Chris Chambers pointed me to a blog by someone called Neuroskeptic who suggested that I preregister my political science studies:
So when Andrew Gelman (let’s say) is going to start using a new approach, he goes on Twitter, or on his blog, and posts a bare-bones summary of what he’s going to do. Then he does it. If he finds something interesting, he writes it up as a paper, citing that tweet or post as his preregistration. . . .
I think this approach has some benefits but doesn’t really address the issues of preregistration that concern me—but I’d like to spend an entire blog post explaining why. I have two key points:
1. If your study is crap, preregistration might fix it. Preregistration is fine—indeed, the wide acceptance of preregistration might well motivate researchers to not do so many crap studies—but it doesn’t solve fundamental problems of experimental design.
2. “Preregistration” seems to mean different things in different scenarios:
A. When the concern is multiple comparisons (as most notoriously in that Bem ESP study), “preregistration” would require completely specifying—before the data are collected—the experimental design, data collection protocols, data exclusion rules, and selecting ahead of time the comparisons to be performed and the details of the statistical analysis.
B. When the concern is the file drawer (the idea that Gelman or some other researcher performs lots of studies, and we want to hear about the failures as well as successes), “preregistration” is a “bare bones summary” that can be tweeted.
I think we can all agree that Preregistration A and Preregistration B are two different things. There’s no way I could specify all my data processing and analysis decisions for a study, in only 140 characters!
Neither my point 1 or point 2 is an argument against preregistration! Sure, preregistration doesn’t solve problems of experimental design. It doesn’t cure cancer either, that doesn’t mean it’s useless. But I think it’s important to be clear what sort of preregistration we’re talking about in any particular case, and what we expect preregistration to be doing.
1. Preregistration is fine but it doesn’t solve your problem if studies are sloppy, variation is high, and effects are small—especially if you try to study within-person effects using between-person designs
Neuroskeptic has a more recent post expressing a noncommittal view of the claim that hormonal changes during the menstrual cycle impact political and religious beliefs. Given that political science is (I assume) not among Neuroskeptic’s areas of expertise, I respect his or her decision to hold off judgment on the issue. However, given that this is an area of my expertise, I can assure Neuroskeptic that the original published claim on this topic is indeed (a) unsupported by the researchers’ data, because of reasons of multiple comparisons (see here) for much discussion, and (b) extremely implausible given what we know about the stability of public opinion, especially in recent elections. Of this study and a recent nonreplication, Neuroskeptic writes:
I know of only one way to put a stop to all this uncertainty: preregistration of studies of all kinds. It won’t quell existing worries, but it will help to prevent new ones, and eventually the truth will out.
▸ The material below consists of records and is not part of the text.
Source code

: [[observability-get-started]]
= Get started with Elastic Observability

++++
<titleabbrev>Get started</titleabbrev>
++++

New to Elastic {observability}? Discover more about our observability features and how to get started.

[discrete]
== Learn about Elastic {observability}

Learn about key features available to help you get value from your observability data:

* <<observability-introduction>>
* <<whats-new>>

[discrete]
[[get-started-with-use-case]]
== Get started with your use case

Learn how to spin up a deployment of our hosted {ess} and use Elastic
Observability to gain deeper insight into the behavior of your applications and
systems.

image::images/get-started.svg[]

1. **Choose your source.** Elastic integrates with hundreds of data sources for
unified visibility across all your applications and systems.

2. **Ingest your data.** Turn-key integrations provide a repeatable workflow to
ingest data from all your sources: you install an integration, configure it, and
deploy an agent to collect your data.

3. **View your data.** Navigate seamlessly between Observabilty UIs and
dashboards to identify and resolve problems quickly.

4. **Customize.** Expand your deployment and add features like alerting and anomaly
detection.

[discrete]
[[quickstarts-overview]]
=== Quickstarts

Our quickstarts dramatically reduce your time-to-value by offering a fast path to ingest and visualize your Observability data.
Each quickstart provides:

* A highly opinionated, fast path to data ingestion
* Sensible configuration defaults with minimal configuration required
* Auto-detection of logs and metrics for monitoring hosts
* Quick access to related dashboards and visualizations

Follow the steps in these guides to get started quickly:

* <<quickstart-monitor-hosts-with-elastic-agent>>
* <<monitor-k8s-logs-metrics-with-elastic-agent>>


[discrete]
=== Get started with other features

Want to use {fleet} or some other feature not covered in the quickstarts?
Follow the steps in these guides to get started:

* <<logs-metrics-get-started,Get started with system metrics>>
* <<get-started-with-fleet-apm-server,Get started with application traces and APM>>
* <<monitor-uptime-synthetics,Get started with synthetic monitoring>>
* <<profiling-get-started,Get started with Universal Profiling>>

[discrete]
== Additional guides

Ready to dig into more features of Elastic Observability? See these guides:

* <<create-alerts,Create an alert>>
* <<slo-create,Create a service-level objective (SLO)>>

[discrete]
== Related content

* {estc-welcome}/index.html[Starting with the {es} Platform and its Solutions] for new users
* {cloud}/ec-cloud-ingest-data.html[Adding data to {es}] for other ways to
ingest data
I think this is overstated and way too optimistic. In the case of the ovulation-and-voting study, the authors have large measurement error, high levels of variation, and they’re studying small effects. And all this is made even worse because they are studying within-person effects using a between-person design. So any statistically significant difference they find is likely to be in the wrong direction and is essentially certain to be a huge overestimate. That is, the design has a high Type S error rate and a high Type M error rate.
2. Should I preregister my research?
As I wrote above, the question is not just if I should preregister but also how I should do it.
I do think that blogging my research directions ahead of time (or archiving time-stamped statements, if I want to let my ideas develop in secret for awhile) would be a good idea. It would give people a sense of what worked, what didn’t work, and what I’m still working on. In many ways I do a lot of this already—blogging my half-formed thoughts which, years later, turn into papers—but I can see the argument for doing this more formally.
But this sort of blogging would not address multiple comparisons problems. For example, if Bem had tweeted ahead of time that he was doing an ESP study and focusing on prediction of sexual images, or if Beall and Tracy had tweeted ahead of time that hey were investigating the hypothesis that that fertile women were more likely to wear red, no, in neither cases would that have been enough. In both cases, there were just too many data-processing and data-analysis choices that would not fit in that research plan.
So, what about the full preregistration? Not what goes in a tweet but a complete step-by-step plan of how I would choose, code, and analyze the data? That might have been a good idea for Bem, Beall, and Tracy, or maybe not, but it would certainly not work for me in my political science research (or, for that matter, in my research in statistical methods). Many of my most important applied results were interactions that my colleagues and I noticed only after spending a lot of time with our data.
Just to be clear: you can see that I’m not disagreeing with Neuroskeptic. He or she suggested that I do tweet-like announcements of my research plans, and I agree that’s a good idea. It’s just not the same as preregistration, at least not as commonly understood.
P.S. This discussion published last year is relevant too.